Count One: Failure to Obtain Firm Certification
“At no time before or during the Gaylord Renovation had Armendariz LLC obtained initial EPA-certification as a firm under 40 C.F.R. § 745.89(a).”
This is the foundational failure. The company was operating illegally from the start, without the basic credentials required to handle a known hazardous substance.
Count Two: Failure to Use a Certified Renovator
“At no time during the Gaylord Renovation was any person performing the renovation activities either a certified renovator or trained by a certified renovator, nor was a certified renovator assigned to the Gaylord Renovation…”
The company sent untrained workers to handle a toxic material. This put the workers, the homeowners, and the entire neighborhood at risk. Certified renovators are trained in how to work safely and contain the poison. Armendariz, LLC skipped this critical protection.
Count Three: Failure to Contain Waste
“During the Gaylord Renovation, Respondent failed to contain dust and debris from renovation activities. The EPA inspector observed uncontained waste, including paint chips scattered around the Property.”
This is the most visceral failure. The company physically spread poison into the community. The EPA’s complaint specifies they were “littering lead paint chips across the front porch of the Property, the neighboring property, and the parking lot behind the Property.” This is not an accident; it is a direct consequence of ignoring safety laws designed to prevent this exact scenario.
Societal Impact Mapping
Environmental Degradation
Lead does not biodegrade. The paint chips littered around the Gaylord Street property seep into the soil and can be washed into storm drains, contaminating the local ecosystem indefinitely. This is a permanent poisoning of a shared public space for private profit.
Public Health
The EPA classifies the failure to contain waste as a “high probability” risk to human health. The agency’s penalty policy states this failure “presents a high probability that occupants of residential units in target housing will be exposed to lead during and/or after the renovation.” The company’s actions created a direct threat to public health.
Economic Inequality
Lead safety rules cost money.
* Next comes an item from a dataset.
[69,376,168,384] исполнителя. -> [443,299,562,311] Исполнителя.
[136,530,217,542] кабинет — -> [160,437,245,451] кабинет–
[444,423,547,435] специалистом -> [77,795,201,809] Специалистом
They require certification, training, and proper equipment. Armendariz, LLC chose to increase its profit margin by externalizing these costs onto the public. The community now bears the health risks and the environmental cleanup burden, while the company pockets the savings. This is a classic case of privatizing profits and socializing costs.
What Now?
Accountability starts with knowing who is responsible. These are the individuals and agencies on the record.
- Leadership on Notice: Felix Erick Humberto Armendariz (Owner and Manager)
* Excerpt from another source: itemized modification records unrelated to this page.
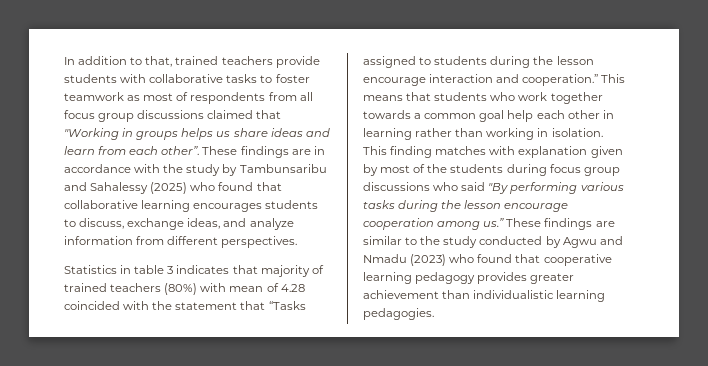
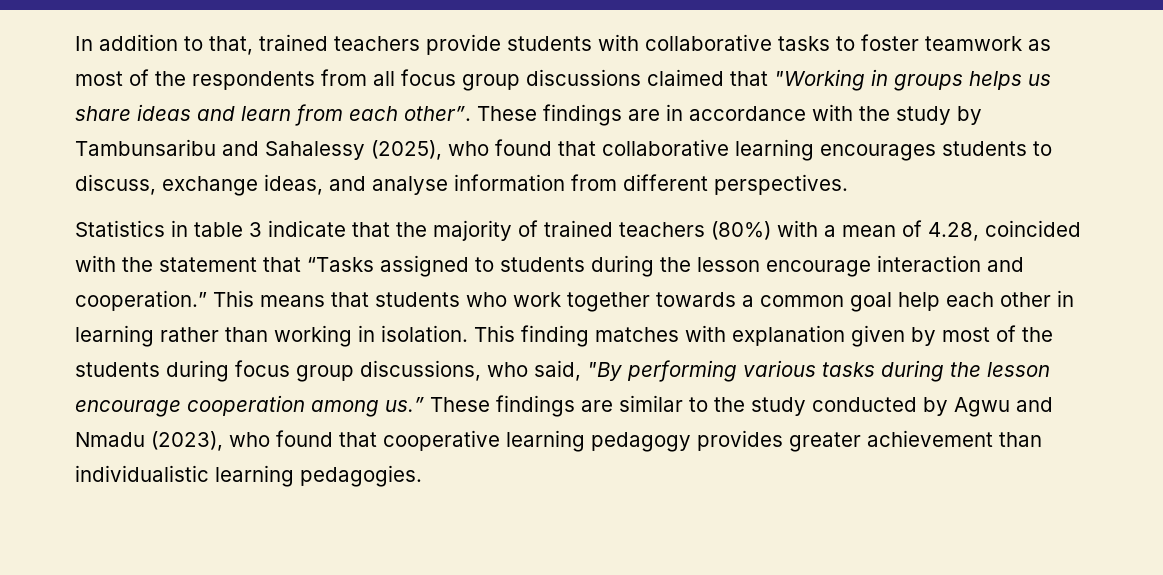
(189, 96) none -> [155,71,186,86] the
[150,182,188,194] (2025) -> [371,140,442,160] (2025),
[249,218,294,230] analyze -> [372,176,448,195] analyse
[176,265,258,274] indicates that -> [268,220,427,237] indicate that the
(227, 287) none -> [824,225,836,237] a
[280,284,305,292] 4.28 -> [928,222,979,241] 4.28,
[363,182,486,191] discussions who said -> [360,360,581,381] discussions, who said,
[410,254,447,266] (2023) -> [151,431,223,451] (2023),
- Corporate Entity: Armendariz, LLC (Brighton, Colorado)
- Regulatory Watchlist: U.S. Environmental Protection Agency (EPA) Region 8
The Resistance
This case is a reminder that the system often only acts when it’s forced to. An EPA inspector’s visit is what brought this to light. For every contractor caught, many more are not.
Real change comes from the ground up:
- Mutual Aid: Share information with your neighbors, especially in older buildings, about the dangers of lead paint and their rights as tenants and homeowners. Create community resources to vet local contractors.
- Local Organizing: Demand that local code enforcement and health departments are fully funded and actively inspecting renovation sites. Support tenant unions that fight for safe and healthy housing.
- Know Your Rights: If you live in a pre-1978 home, any contractor you hire for renovation MUST be EPA lead-safe certified. Ask to see their certificate. If they can’t produce it, report them to the EPA. You have the power to protect your family and your community.